One of the more useful MySQL features is the ability to search for text using a FULLTEXT index. Currently this is only available if you use the MyISAM table type (which is the default table type, so if you don't know what table type you're using, it'll most likely be MyISAM). A fulltext index can be created for a TEXT, CHAR or VARCHAR type field, or combination of fields. We're going to create a sample table and use it to explore the various features.
The simple form of usage (the MATCH() function) is available to all MySQL servers from version 3.23.23, while the more complex usage (the IN BOOLEAN MODE modifier) is available from version 4. The first part of this article looks at the former, and the second part at the latter.
A sample table
We're going to use the following table throughout this tutorial.
CREATE TABLE fulltext_sample(copy TEXT,FULLTEXT(copy)) TYPE=MyISAM;
The TYPE=MyISAM clause isn't necessary unless you've set the default table type to be something other than MyISAM (perhaps you use InnoDB tables to make use of MySQL's transactional capabilities). Once you've created the table, populate it with some data, as follows:
INSERT INTO fulltext_sample VALUES
('It appears good from here'),
('The here and the past'),
('Why are we hear'),
('An all-out alert'),
('All you need is love'),
('A good alert');
If you'd already created an existing table, you can add a FULLTEXT index with the ALTER TABLE statement (as well as the CREATE INDEX statement), for example:
ALTER TABLE fulltext_sample ADD FULLTEXT(copy)
Searching for text
The syntax of a FULLTEXT search is simple. You MATCH the field AGAINST the text you are searching for, for example:
mysql> SELECT * FROM fulltext_sample WHERE MATCH(copy) AGAINST('love');
+----------------------+
| copy |
+----------------------+
| All you need is love |
+----------------------+
Searches on a FULLTEXT index are performed case-insensitively (as are searches on TEXT and non-binary VARCHAR fields generally). So the following works as well:
mysql> SELECT * FROM fulltext_sample WHERE MATCH(copy) AGAINST('LOVE');
+----------------------+
| copy |
+----------------------+
| All you need is love |
+----------------------+
FULLTEXT indexes are most often used to search natural language text, such as through newspaper articles, web page contents and so on. For this reason MySQL has added a number of features to assist this kind of searching. MySQL does not index any words less than or equal to 3 characters in length, nor does it index any words that appear in more than 50% of the rows. This means that if your table contains 2 or less rows, a search on a FULLTEXT index will never return anything. In future, MySQL will make this behavior more flexible, but for now it should suit most natural language uses. If most fields in your database contain the word 'music', you probably don't want these records returned, You can use the IN BOOLEAN MODE modifier to get around the 50% threshold, as you'll see in Part 2 of this article.

Source data:
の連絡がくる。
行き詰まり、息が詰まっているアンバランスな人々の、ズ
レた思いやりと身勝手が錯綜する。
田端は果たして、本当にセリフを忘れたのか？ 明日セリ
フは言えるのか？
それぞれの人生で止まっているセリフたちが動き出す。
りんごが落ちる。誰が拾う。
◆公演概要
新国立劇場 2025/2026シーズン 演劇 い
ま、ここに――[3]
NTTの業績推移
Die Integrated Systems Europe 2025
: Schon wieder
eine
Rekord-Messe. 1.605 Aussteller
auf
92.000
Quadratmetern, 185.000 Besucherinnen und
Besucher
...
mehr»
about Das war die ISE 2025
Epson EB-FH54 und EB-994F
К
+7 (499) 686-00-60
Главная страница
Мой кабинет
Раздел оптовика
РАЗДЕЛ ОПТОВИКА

Check your understanding:
(1) From the MySQL fulltext tutorial, give again the passage that opens with the words containing "One of the more" and closes with "at the latter.".
(2) List every value that the INSERT statement in the MySQL fulltext tutorial adds to the fulltext_sample table.

Answers by task:
(1)
One of the more useful MySQL features is the ability to search for text using a FULLTEXT index. Currently this is only available if you use the MyISAM table type (which is the default table type, so if you don't know what table type you're using, it'll most likely be MyISAM). A fulltext index can be created for a TEXT, CHAR or VARCHAR type field, or combination of fields. We're going to create a sample table and use it to explore the various features.
The simple form of usage (the MATCH() function) is available to all MySQL servers from version 3.23.23, while the more complex usage (the IN BOOLEAN MODE modifier) is available from version 4. The first part of this article looks at the former, and the second part at the latter.

(2)
- It appears good from here
- The here and the past
- Why are we hear
- An all-out alert
- All you need is love
- A good alert